─── Information
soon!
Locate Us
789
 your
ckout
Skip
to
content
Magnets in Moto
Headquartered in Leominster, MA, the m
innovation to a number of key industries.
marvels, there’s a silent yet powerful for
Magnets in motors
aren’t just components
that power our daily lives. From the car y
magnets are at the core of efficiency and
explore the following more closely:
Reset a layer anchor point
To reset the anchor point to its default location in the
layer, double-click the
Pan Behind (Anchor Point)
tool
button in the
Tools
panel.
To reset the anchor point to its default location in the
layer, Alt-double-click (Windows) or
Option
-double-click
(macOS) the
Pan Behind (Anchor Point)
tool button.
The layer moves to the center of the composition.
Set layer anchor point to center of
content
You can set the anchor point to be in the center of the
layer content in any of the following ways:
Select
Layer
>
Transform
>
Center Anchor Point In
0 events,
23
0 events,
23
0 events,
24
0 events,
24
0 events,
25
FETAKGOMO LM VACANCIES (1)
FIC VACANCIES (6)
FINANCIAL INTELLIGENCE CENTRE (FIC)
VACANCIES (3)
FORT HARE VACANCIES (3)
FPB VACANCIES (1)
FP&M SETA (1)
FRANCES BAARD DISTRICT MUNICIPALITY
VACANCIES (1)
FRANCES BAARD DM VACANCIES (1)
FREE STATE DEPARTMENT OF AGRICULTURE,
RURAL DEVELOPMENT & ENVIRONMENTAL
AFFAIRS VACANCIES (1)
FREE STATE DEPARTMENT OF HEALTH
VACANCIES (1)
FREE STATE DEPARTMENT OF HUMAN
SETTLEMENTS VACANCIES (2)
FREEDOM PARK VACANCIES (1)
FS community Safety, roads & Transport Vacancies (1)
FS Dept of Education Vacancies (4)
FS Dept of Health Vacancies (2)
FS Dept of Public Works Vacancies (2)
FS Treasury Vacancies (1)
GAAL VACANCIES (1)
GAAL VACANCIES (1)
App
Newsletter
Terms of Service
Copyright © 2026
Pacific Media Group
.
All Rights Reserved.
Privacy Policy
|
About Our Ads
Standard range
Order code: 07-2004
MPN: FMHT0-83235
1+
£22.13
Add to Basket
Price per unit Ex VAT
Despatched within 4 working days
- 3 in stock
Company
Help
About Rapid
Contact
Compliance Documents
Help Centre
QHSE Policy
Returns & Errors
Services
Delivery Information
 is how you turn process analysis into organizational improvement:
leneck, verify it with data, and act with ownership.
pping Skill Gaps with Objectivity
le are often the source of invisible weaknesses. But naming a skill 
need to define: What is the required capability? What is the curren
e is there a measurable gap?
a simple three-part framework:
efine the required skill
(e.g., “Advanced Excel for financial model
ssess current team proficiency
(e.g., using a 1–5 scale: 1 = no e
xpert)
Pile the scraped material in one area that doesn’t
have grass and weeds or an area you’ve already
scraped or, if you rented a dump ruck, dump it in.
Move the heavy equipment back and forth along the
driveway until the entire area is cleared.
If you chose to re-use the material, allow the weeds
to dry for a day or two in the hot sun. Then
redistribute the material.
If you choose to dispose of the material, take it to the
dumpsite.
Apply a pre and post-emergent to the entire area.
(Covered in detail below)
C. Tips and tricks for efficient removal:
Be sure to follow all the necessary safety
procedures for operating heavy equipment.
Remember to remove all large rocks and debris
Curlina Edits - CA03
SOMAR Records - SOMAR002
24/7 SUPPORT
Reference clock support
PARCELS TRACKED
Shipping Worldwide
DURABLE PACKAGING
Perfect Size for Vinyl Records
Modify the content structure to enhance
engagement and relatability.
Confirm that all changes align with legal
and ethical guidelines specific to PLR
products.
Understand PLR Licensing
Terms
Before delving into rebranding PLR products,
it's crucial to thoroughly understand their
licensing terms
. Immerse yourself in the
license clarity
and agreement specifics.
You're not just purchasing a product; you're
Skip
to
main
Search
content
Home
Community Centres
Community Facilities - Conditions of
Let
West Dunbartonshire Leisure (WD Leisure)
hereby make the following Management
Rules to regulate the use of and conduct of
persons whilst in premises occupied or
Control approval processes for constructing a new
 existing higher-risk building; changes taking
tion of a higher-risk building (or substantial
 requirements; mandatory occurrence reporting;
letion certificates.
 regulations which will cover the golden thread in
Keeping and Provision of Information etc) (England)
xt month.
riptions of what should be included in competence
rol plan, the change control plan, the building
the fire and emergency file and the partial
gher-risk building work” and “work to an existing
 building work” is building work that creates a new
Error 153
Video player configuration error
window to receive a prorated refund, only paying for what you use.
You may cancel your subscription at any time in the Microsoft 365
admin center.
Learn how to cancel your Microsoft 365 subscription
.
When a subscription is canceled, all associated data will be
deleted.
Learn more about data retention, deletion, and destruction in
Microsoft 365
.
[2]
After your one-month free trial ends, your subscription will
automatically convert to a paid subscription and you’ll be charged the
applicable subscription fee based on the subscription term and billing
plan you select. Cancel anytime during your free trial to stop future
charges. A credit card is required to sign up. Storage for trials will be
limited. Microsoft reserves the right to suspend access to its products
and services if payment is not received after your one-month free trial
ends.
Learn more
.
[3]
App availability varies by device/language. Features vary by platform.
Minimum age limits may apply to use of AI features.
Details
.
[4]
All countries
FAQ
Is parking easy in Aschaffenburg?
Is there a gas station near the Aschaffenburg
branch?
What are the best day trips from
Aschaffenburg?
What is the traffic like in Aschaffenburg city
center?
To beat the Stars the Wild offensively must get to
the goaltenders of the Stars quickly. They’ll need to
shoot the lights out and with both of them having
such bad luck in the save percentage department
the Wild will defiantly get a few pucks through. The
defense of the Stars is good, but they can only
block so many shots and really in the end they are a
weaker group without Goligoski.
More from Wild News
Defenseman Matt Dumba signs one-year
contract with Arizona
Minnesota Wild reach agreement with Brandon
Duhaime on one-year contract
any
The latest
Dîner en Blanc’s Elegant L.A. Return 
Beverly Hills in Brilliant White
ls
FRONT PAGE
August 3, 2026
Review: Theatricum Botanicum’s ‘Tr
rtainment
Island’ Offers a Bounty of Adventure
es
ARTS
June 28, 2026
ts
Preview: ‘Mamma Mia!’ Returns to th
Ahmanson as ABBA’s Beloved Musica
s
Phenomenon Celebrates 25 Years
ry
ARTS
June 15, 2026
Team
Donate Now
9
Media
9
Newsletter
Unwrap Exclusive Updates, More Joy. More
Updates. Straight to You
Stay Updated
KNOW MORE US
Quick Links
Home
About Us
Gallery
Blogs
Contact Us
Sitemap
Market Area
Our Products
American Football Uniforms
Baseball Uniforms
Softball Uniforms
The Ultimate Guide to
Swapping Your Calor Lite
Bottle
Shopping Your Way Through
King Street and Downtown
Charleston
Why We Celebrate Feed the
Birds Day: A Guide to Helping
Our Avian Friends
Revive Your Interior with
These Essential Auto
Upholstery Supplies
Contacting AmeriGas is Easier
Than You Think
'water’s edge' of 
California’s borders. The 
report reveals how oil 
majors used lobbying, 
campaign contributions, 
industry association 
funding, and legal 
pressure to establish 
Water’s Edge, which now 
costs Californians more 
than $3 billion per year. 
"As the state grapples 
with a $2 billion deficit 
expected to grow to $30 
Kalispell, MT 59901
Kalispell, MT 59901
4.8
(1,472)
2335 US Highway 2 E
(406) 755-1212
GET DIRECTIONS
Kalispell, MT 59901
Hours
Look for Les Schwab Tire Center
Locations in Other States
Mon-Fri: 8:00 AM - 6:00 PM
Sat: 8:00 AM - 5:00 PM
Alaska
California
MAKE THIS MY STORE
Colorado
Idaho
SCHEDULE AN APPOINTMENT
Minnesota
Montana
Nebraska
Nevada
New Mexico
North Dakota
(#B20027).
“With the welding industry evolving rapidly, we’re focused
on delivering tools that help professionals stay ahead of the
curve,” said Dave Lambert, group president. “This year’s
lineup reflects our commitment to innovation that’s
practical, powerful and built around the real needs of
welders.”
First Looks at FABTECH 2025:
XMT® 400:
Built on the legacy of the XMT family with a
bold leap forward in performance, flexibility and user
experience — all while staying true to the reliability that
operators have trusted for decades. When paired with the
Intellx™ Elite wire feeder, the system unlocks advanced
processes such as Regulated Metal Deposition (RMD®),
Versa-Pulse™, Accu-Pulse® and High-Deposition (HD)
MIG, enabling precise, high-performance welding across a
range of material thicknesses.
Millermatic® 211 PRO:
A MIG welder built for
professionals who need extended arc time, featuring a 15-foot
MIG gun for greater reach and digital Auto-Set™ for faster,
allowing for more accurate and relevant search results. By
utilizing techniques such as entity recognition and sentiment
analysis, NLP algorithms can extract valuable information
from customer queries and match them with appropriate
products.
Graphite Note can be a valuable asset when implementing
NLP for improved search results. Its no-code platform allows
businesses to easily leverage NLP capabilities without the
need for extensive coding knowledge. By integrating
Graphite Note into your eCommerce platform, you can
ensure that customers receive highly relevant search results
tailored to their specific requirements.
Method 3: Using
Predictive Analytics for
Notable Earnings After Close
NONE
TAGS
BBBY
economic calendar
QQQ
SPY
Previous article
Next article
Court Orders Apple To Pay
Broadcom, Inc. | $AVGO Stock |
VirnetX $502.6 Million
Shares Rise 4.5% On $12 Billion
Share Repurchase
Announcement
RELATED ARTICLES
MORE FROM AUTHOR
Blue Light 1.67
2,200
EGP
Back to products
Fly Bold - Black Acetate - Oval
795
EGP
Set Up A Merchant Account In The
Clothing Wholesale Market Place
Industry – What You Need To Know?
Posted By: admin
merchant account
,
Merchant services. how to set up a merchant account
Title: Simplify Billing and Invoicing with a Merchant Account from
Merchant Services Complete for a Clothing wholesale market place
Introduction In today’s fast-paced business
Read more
──────
**Problem to solve:** The lines you need are those with the word "without"; list them from the entries.

**Task answer:**
weaker group without Goligoski.
businesses to easily leverage NLP capabilities without the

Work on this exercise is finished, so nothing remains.